XGBoost inference's query size

Hi,

I tried to measure the client’s encrypted ciphertext’s query size for XGBClassifier. But even if I increase the feature’s n_bit from 6 to 14, the returned ciphertext size from .quantize_encrypt_serialize() returns the same size. I don’t understand why the query size is the same.

Also, when I use 30 features, the measured ciphertext size (i.e., the returned ciphertext from .quantize_encrypt_serialize()) is 984 bytes. I feel this is too small, isn’t it?

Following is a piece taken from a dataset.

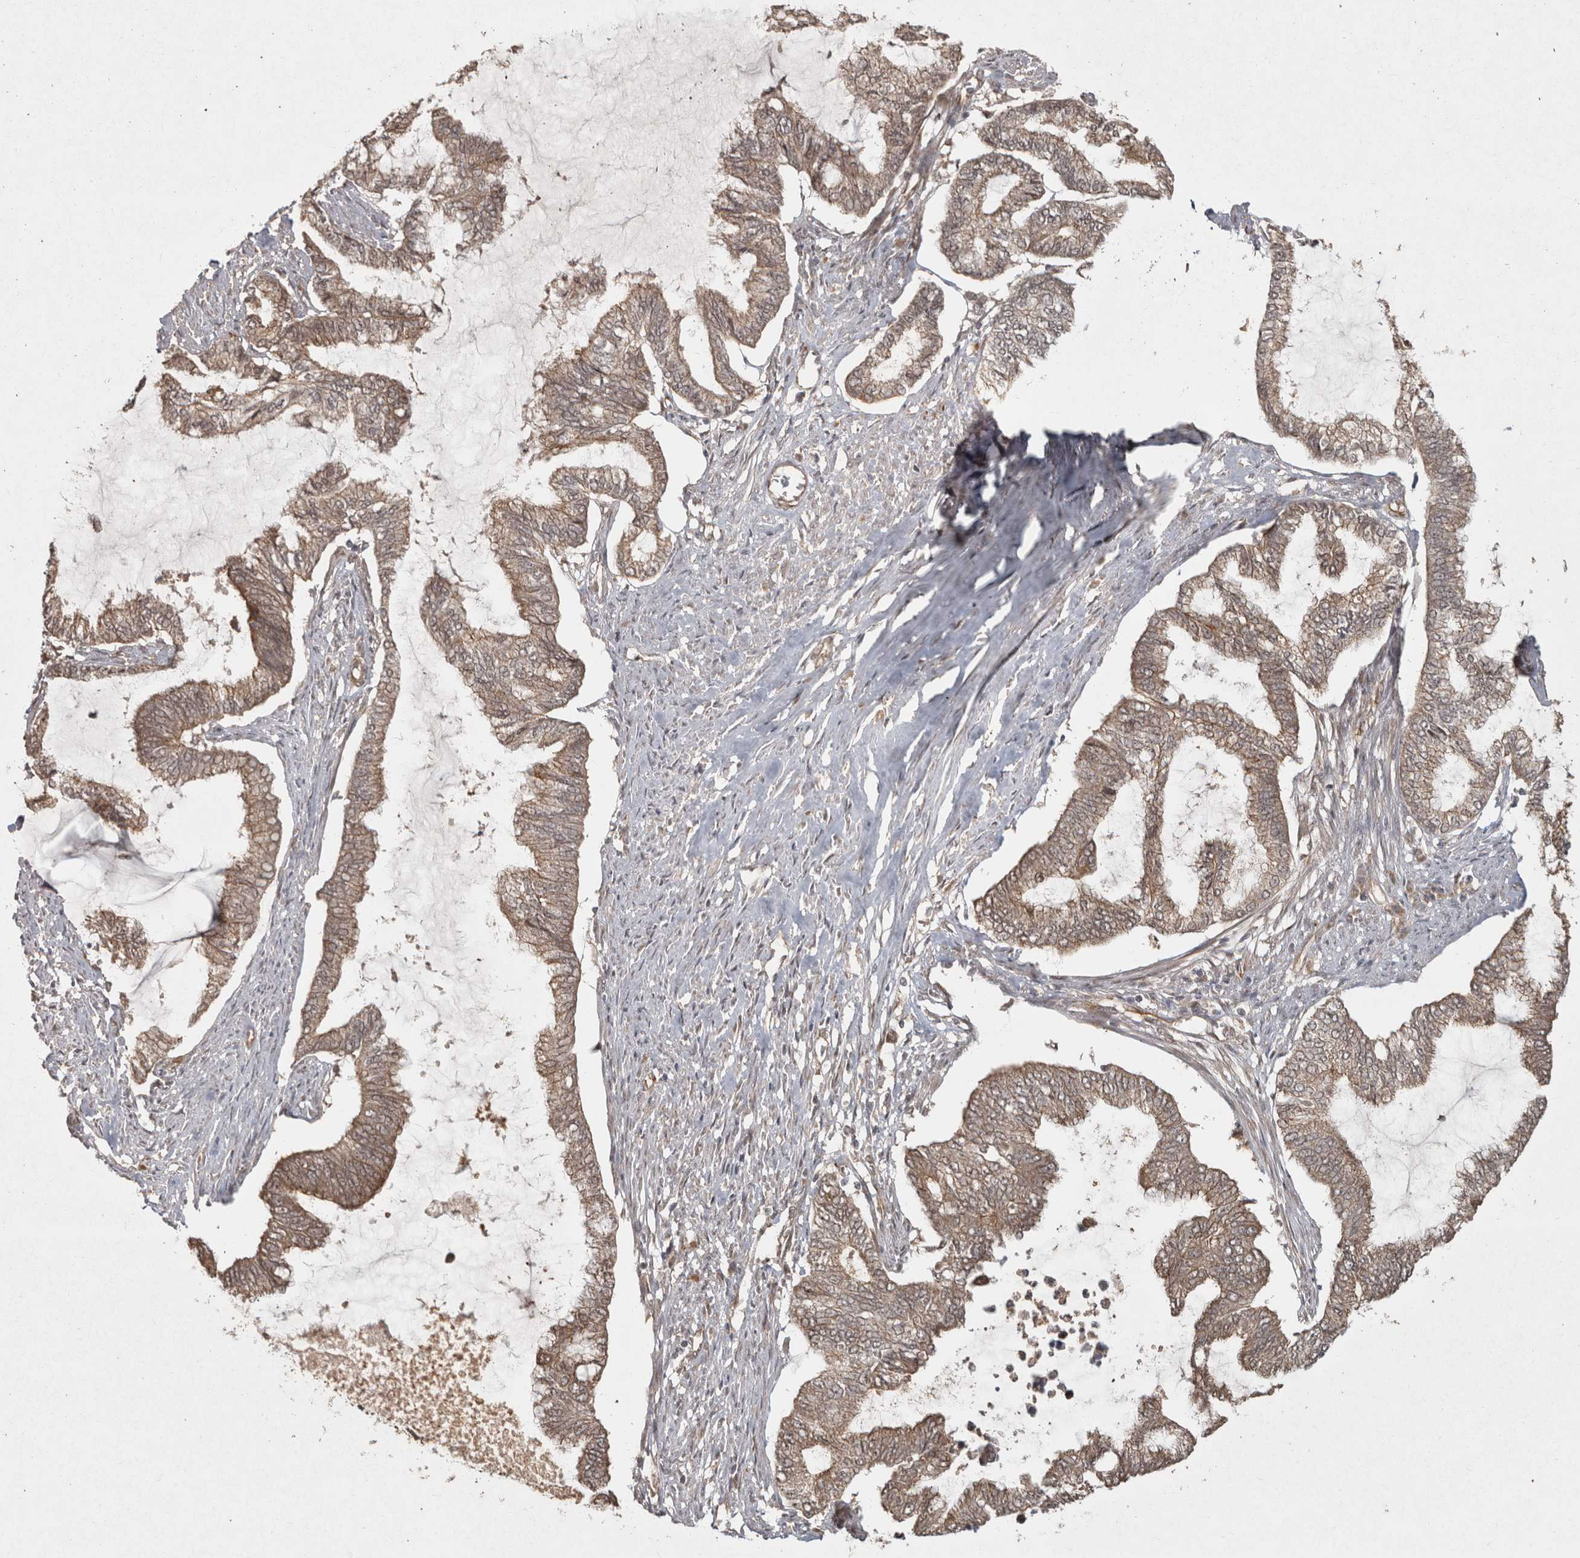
{"staining": {"intensity": "weak", "quantity": ">75%", "location": "cytoplasmic/membranous"}, "tissue": "endometrial cancer", "cell_type": "Tumor cells", "image_type": "cancer", "snomed": [{"axis": "morphology", "description": "Adenocarcinoma, NOS"}, {"axis": "topography", "description": "Endometrium"}], "caption": "Immunohistochemistry (IHC) of endometrial adenocarcinoma exhibits low levels of weak cytoplasmic/membranous expression in approximately >75% of tumor cells.", "gene": "CAMSAP2", "patient": {"sex": "female", "age": 86}}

The bitwidth of the ciphertexts does not matter for Concrete ML models, as Concrete ML does not use the TFHE-rs TfheInt[8-64] datatypes, it uses so-called “native” ciphertexts. These can store 1-27bits, but their usage is more complex and, thus, is handled under the hood by Concrete ML. Thus, there is no difference in size when using any supported n_bits.

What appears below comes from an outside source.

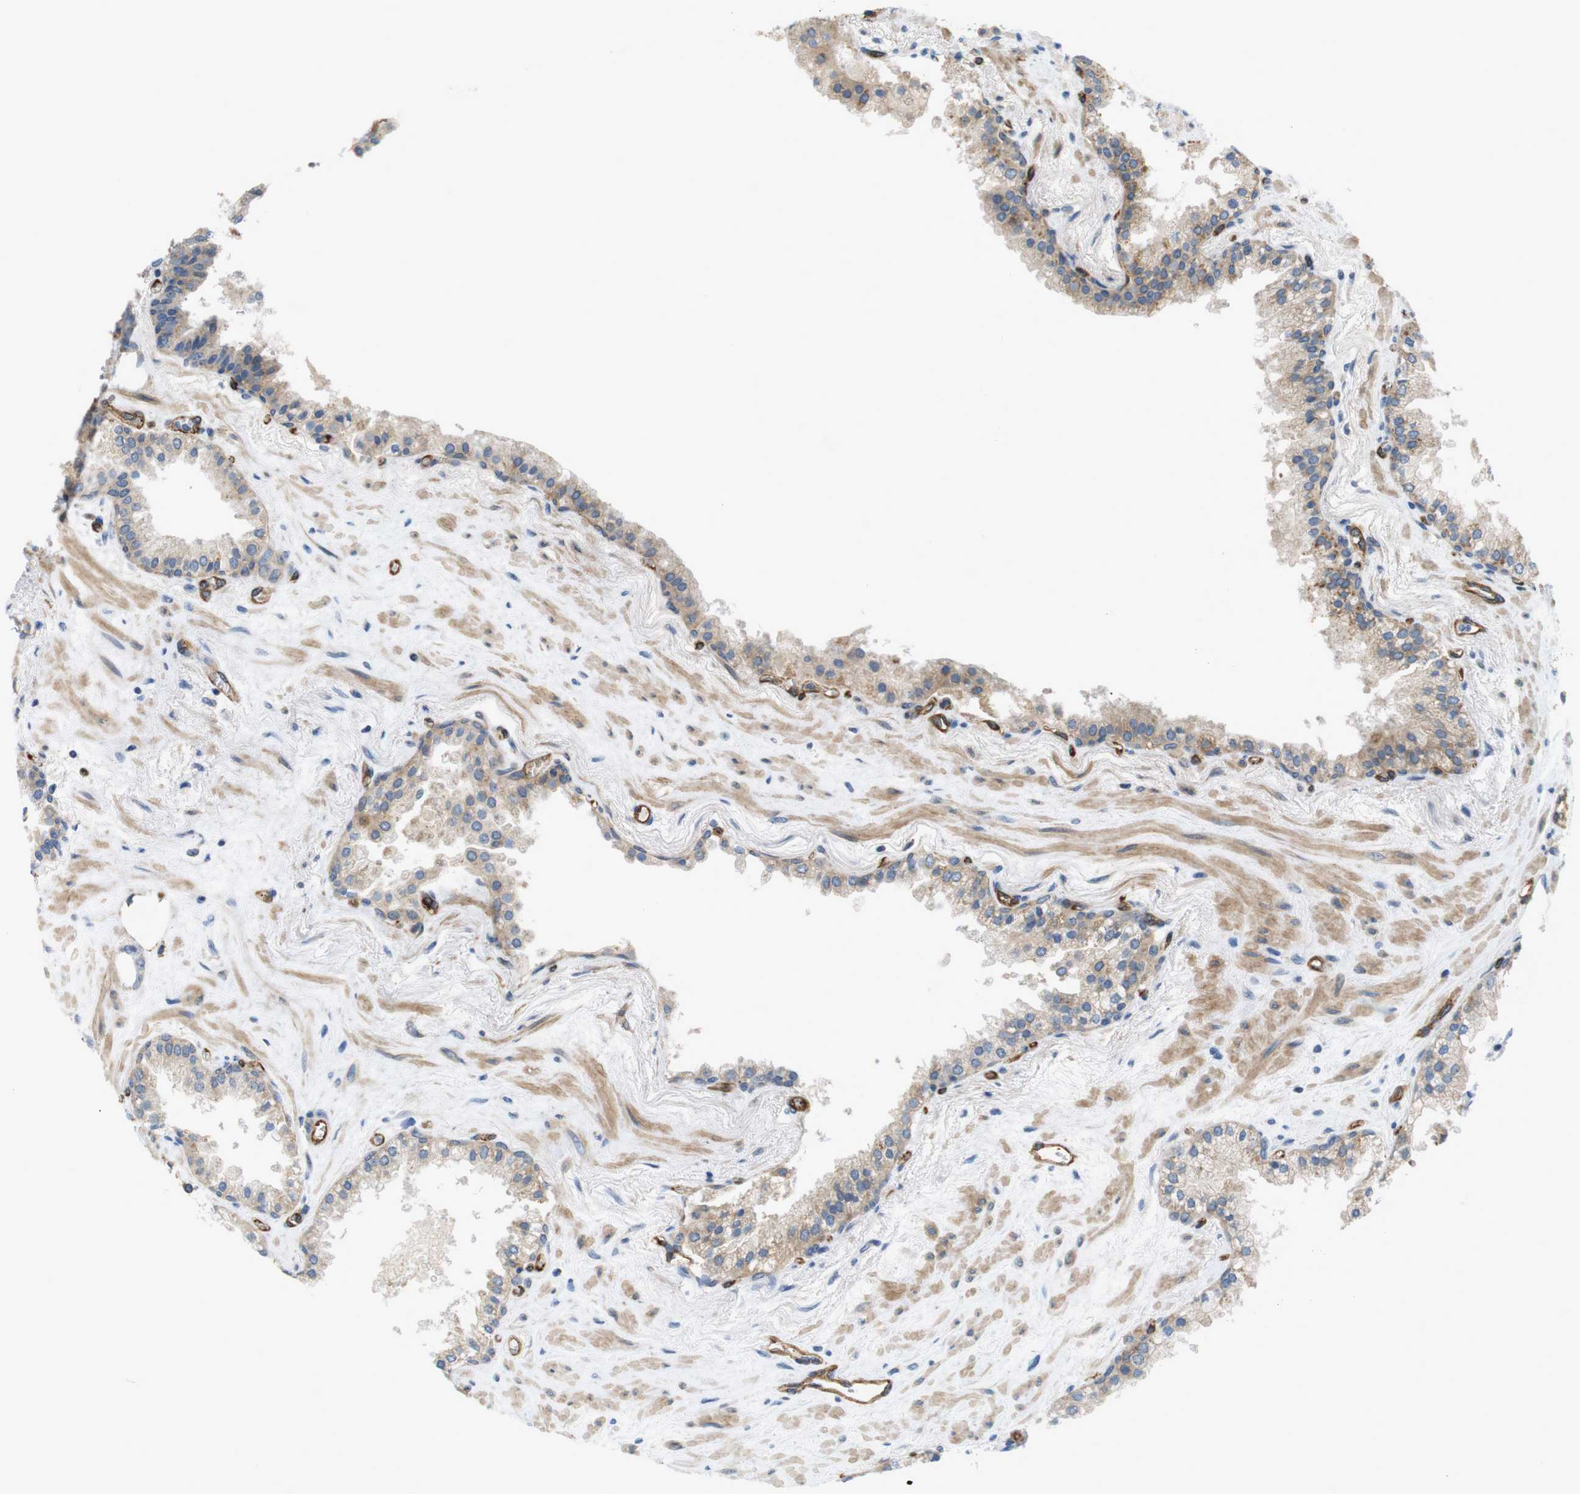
{"staining": {"intensity": "weak", "quantity": ">75%", "location": "cytoplasmic/membranous"}, "tissue": "prostate cancer", "cell_type": "Tumor cells", "image_type": "cancer", "snomed": [{"axis": "morphology", "description": "Adenocarcinoma, Low grade"}, {"axis": "topography", "description": "Prostate"}], "caption": "The immunohistochemical stain highlights weak cytoplasmic/membranous expression in tumor cells of prostate cancer tissue.", "gene": "BVES", "patient": {"sex": "male", "age": 60}}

With respect to the total size, by default Concrete ML uses compressed ciphertexts: the message and mask-generation seed is stored instead of the message+expanded mask. Thus, only a few bytes are needed for a single ciphertext, so 30 ciphertexts in 984 bytes seems reasonable.

This compression is not available on the output ciphertext vector and inspecting its size should reveal it needs about 16-20KB per individual ciphertext.